Dataset entries:
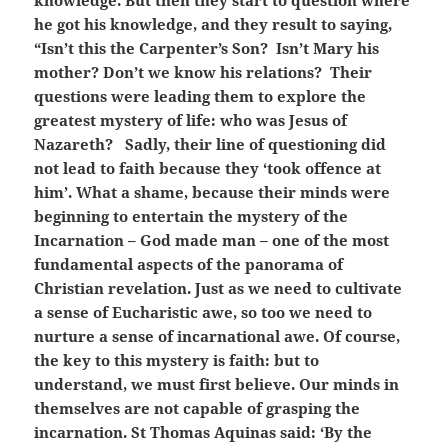
knowledge. But then they start to question where
he got his knowledge, and they result to saying,
“Isn’t this the Carpenter’s Son? Isn’t Mary his
mother? Don’t we know his relations? Their
questions were leading them to explore the
greatest mystery of life: who was Jesus of
Nazareth? Sadly, their line of questioning did
not lead to faith because they ‘took offence at
him’. What a shame, because their minds were
beginning to entertain the mystery of the
Incarnation – God made man – one of the most
fundamental aspects of the panorama of
Christian revelation. Just as we need to cultivate
a sense of Eucharistic awe, so too we need to
nurture a sense of incarnational awe. Of course,
the key to this mystery is faith: but to
understand, we must first believe. Our minds in
themselves are not capable of grasping the
incarnation. St Thomas Aquinas said: ‘By the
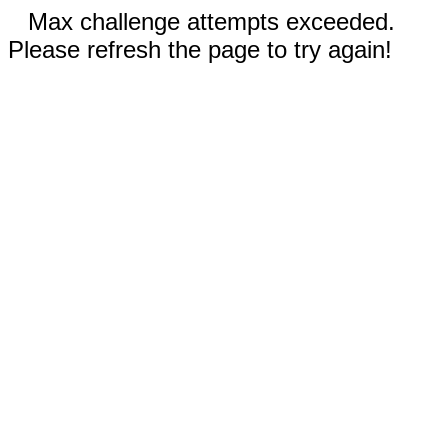
Max challenge attempts exceeded.
Please refresh the page to try again!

Written task:
Can you replace every "mystery" in the listing above with "enigma", then write out the listing's text again with nothing else changed and the pictures left out?

Output for this exercise:
knowledge. But then they start to question where
he got his knowledge, and they result to saying,
“Isn’t this the Carpenter’s Son? Isn’t Mary his
mother? Don’t we know his relations? Their
questions were leading them to explore the
greatest enigma of life: who was Jesus of
Nazareth? Sadly, their line of questioning did
not lead to faith because they ‘took offence at
him’. What a shame, because their minds were
beginning to entertain the enigma of the
Incarnation – God made man – one of the most
fundamental aspects of the panorama of
Christian revelation. Just as we need to cultivate
a sense of Eucharistic awe, so too we need to
nurture a sense of incarnational awe. Of course,
the key to this enigma is faith: but to
understand, we must first believe. Our minds in
themselves are not capable of grasping the
incarnation. St Thomas Aquinas said: ‘By the
Max challenge attempts exceeded.
Please refresh the page to try again!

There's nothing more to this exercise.